This week, Alberta unveiled its proposal for fixing their administrative license suspension law. The Alberta law was declared unconstitutional earlier this year, and the province was given one year to write a new version. Yesterday, they introduced the new version.
Bill 29 creates a new regime to deal with the problem of alcohol and drug-impaired driving but, in my view, does not cure the constitutional defects inherent in the legislation.
The Alberta Court of Appeal ruled that the law was constitutionally invalid due to the fact that it hinged upon a criminal prosecution, and violated the right to be presumed innocent. The disposition of the criminal charge guaranteed termination of the license suspension.
The Court of Appeal said this about the law:
 There are two things that can be said about the administrative licence suspension regime. The first is that it is clearly effective. Nothing could better achieve the three elements of effective deterrence (certainty, celerity, and severity) than the universal, immediate licence suspension of every driver who is charged, regardless of hardship, due process, or actual guilt.
 The second thing that can be said about the regime is that it was designed without any consideration for constitutional values underlying the Canadian legal system. Nowhere in the Provincial Strategy is there any discussion or recognition of the effect that the administrative licence suspension regime might have on the rights of drivers. Examples of the insensitivity of the Provincial Strategy to core Charter values can be seen in the extracts reproduced supra, paras. 18-20, where it refers to these constitutional values as mischievous, technical and illegitimate strategies.
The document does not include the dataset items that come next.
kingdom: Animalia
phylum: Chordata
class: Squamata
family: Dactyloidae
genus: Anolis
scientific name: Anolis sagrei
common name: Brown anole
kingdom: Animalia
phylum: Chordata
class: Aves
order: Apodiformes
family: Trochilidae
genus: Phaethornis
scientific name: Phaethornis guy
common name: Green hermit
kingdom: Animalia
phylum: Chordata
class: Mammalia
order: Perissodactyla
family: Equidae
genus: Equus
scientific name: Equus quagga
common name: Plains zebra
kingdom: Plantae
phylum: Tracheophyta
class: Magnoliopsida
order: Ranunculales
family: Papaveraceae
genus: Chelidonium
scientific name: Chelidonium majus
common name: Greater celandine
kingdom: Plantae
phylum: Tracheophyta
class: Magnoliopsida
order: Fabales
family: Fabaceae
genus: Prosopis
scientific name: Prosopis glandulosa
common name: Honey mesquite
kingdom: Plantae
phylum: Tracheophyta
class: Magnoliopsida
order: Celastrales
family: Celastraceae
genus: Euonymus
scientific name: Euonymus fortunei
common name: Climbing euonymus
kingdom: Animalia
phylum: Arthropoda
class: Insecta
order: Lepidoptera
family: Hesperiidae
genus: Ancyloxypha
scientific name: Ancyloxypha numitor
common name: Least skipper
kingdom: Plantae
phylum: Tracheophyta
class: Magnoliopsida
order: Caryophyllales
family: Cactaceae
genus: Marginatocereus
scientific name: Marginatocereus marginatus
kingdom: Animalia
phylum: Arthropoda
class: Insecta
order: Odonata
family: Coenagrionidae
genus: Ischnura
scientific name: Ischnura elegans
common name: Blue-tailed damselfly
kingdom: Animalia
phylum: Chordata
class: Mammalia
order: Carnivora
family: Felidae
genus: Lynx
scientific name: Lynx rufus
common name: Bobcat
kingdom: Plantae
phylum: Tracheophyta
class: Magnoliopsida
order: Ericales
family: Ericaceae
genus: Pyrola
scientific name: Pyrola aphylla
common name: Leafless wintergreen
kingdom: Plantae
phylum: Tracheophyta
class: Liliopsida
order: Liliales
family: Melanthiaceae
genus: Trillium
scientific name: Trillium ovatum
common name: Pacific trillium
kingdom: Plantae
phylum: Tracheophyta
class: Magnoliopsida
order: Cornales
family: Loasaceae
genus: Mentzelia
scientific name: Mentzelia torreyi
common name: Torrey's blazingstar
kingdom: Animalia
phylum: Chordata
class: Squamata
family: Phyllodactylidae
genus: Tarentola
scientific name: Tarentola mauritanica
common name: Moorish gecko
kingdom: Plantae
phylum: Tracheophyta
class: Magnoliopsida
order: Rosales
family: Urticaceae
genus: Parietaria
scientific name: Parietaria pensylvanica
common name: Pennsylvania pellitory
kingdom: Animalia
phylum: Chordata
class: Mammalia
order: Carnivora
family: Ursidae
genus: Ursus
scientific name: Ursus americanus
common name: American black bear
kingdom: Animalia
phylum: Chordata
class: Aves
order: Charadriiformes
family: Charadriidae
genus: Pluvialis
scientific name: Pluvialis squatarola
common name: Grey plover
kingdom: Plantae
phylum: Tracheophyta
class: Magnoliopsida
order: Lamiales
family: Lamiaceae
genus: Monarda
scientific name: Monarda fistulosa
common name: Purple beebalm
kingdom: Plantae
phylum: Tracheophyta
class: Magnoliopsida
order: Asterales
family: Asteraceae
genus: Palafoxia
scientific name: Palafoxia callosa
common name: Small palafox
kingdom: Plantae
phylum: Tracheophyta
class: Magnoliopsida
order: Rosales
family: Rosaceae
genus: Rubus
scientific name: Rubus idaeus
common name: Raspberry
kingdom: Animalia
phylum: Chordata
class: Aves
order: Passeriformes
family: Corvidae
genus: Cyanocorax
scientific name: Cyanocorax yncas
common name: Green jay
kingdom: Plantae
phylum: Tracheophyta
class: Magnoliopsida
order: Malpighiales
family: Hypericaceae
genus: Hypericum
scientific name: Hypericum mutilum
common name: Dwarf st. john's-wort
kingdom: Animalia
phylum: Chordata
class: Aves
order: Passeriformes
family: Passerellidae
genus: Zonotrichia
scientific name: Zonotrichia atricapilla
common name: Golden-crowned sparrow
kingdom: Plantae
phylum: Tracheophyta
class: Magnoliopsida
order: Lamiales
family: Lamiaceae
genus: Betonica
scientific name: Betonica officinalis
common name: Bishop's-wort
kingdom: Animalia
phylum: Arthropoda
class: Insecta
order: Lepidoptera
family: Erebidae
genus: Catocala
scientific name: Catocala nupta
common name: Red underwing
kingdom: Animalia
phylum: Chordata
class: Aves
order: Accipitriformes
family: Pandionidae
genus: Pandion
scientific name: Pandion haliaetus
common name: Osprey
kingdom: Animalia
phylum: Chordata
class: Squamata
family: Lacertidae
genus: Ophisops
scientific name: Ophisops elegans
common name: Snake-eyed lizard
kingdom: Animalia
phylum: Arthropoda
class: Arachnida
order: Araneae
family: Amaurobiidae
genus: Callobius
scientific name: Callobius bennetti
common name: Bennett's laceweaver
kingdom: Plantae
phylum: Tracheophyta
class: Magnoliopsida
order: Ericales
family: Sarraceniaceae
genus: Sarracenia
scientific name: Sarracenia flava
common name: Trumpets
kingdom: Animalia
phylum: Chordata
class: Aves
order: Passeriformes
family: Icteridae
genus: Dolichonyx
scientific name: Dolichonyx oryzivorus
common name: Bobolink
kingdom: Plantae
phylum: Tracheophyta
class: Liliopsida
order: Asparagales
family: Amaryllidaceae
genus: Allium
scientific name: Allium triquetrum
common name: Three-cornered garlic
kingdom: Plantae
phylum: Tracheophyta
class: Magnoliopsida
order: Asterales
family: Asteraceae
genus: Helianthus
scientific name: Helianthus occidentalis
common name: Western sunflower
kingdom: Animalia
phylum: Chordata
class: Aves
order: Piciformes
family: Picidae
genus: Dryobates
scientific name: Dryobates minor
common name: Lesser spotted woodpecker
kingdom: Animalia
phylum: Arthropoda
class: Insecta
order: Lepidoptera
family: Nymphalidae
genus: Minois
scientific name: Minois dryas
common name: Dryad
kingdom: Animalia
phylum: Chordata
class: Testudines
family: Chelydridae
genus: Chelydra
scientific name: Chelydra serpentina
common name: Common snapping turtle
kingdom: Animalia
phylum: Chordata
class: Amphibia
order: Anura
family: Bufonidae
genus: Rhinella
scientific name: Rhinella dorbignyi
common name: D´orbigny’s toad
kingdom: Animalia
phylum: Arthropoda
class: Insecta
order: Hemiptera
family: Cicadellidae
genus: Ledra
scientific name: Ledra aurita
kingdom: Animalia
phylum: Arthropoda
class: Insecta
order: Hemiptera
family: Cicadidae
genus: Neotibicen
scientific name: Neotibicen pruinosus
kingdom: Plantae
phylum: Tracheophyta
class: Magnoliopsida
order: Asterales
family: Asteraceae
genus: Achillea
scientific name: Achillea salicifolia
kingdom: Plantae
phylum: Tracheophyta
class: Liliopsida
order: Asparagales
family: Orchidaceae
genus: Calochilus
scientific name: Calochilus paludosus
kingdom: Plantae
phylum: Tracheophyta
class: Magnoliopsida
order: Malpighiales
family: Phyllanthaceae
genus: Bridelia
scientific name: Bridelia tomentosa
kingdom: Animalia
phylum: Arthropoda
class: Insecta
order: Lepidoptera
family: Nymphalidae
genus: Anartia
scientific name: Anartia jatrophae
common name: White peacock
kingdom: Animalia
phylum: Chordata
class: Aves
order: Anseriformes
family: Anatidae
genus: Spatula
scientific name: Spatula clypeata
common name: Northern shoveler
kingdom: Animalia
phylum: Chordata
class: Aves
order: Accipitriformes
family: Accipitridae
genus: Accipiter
The new version of the legislation imposes a 90-day immediate prohibition from driving. You may find that to be similar to our impaired driving legislation in British Columbia. Another striking similarity to the first, unconstitutional, version of the Immediate Roadside Prohibition legislation is the fact that upon conclusion of the 90-day prohibition, the individual is then required to install an Ignition Interlock device. However, unlike the BC legislation, the Interlock requirement is terminated if the person sacrifices their license for one year.
The problem that arises with the constitutionality of this scheme, however, is where it impacts the ability of drivers to engage the criminal justice system. In Alberta, drivers can plead guilty and apply for something called a “curative discharge.” By participating in the curative discharge program, a person can reinstate their license sooner than the one-year minimum, if they agree to install an ignition interlock device in their vehicle.
But how will this legislation impact drivers? If the province is effectively counting the 90 days and then the Interlock as fulfillment of the requirements of a curative discharge on sentencing, then there is a problem: the curative discharge is administered in all cases, by the Province, and the criminal power over sentencing has been usurped by the legislation. Alternatively, if the administrative provisions do not fulfill the obligations under the curative discharge program then they frustrate the ability of the court to apply the sentence. The person cannot participate in the curative discharge licensing scheme if they are already subject to these conditions.
Was the intention to eliminate the curative discharge? This seems to be the effect of the legislation. It’s an inherent structural problem.
But inherent structural problems may fall into a category that the Court considered as violating Section 7 of the Charter: inherently bad laws. The Alberta Court of Appeal said this:
 Bedford at para. 96 held that s. 7 also addresses the problem of “inherently bad laws”, through the principles of fundamental justice. That includes those laws that impact the liberty interests of citizens and offend the basic values against arbitrariness, overbreadth, and gross disproportionality. These are distinct concepts but they can overlap: Bedford at paras. 106-7. The norms against arbitrariness and overbreadth protect against the evil that results where the deprivation of liberty is not connected to the purpose of the law. The third concept of “gross disproportionality” is directed against the situation where the deprivation of liberty is connected to the law’s objective, but the impact is so severe it offends fundamental norms: Bedford at paras. 108-9.
Time will tell. It is inevitable that there will be another constitutional challenge to this version of the impaired driving legislation, and the Alberta Court of Appeal may well be asked again to determine these issues.
In the meantime, it is the accused individuals in Alberta who will pay the price for a poorly drafted, structurally flawed, and ill-conceived law.